Whether major companies choose alternatives over American providers depends largely on the existence of technologically compelling European options. In his dispute with Poland, Musk said there was “no alternative to Starlink” – but European governments intend to prove him wrong. Public sentiment may also play a role, and may not stop when many European individuals and officials leave X.

Not being American became an advantage

After President Trump threatened to seize control of Greenland, apps to boycott US products have risen to the top of the Danish App Store – a sign that demand to cut back on US technology is expanding. Pressure is also mounting on European governments to reconsider their contracts, and Palantir’s latest mini-statement is unlikely to help its case in the EU and UK.

That tech billionaires openly defend views that many Europeans do not share is also a sign that the divorce is two-sided. When Meta chose to delay the EU launch of Threads due to concerns over European law, it was also a reminder that the region is only a secondary market for tech giants, and that they are able to ignore it.

Conversely, this creates a market opportunity for solutions designed for Europe, its many languages, and cultural nuances. This alone would naturally boost demand in its domestic markets, with an additional boost if Eurostack supporters could oblige Europe’s public sector to buy local products.

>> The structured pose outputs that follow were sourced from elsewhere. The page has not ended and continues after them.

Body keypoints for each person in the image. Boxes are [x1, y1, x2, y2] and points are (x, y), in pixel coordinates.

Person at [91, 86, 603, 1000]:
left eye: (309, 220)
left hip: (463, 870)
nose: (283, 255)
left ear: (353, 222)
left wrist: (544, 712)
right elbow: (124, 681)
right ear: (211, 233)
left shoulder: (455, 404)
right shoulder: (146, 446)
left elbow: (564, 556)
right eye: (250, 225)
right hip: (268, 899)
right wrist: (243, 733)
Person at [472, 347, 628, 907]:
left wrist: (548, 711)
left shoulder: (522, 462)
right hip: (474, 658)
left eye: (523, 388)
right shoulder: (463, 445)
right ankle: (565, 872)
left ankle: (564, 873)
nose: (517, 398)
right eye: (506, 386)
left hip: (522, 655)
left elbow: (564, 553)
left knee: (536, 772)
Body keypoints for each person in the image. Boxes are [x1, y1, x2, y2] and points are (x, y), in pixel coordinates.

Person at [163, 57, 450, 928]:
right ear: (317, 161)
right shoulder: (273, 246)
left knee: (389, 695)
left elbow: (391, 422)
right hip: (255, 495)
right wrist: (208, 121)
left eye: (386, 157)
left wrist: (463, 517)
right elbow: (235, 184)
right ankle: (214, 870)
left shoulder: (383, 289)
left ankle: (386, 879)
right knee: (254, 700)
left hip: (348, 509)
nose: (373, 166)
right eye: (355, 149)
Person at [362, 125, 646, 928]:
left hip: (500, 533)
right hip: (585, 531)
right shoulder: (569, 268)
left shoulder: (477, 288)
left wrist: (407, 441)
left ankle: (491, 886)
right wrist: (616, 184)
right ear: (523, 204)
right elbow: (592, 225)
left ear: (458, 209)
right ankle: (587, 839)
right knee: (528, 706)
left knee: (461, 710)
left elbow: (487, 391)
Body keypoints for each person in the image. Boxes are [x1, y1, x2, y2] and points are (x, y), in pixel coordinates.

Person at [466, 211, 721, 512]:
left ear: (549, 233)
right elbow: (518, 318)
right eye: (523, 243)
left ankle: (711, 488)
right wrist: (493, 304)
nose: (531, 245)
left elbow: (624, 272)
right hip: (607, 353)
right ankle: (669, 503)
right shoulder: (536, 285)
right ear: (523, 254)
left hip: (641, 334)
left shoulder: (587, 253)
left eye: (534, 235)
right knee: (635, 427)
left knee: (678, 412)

Europe may want to buy European products, but there is also hope that “sovereign technology” will be sold abroad. Mistral AI has reportedly seen its revenues rise as an alternative to OpenAI. Meanwhile, the Canadian and German governments are supporting Cowher’s merger with Alpha Alpha to create a “transatlantic AI powerhouse” that serves companies and governments around the world. And in 2026, not being American—nor Chinese or Russian—is increasingly becoming a selling point.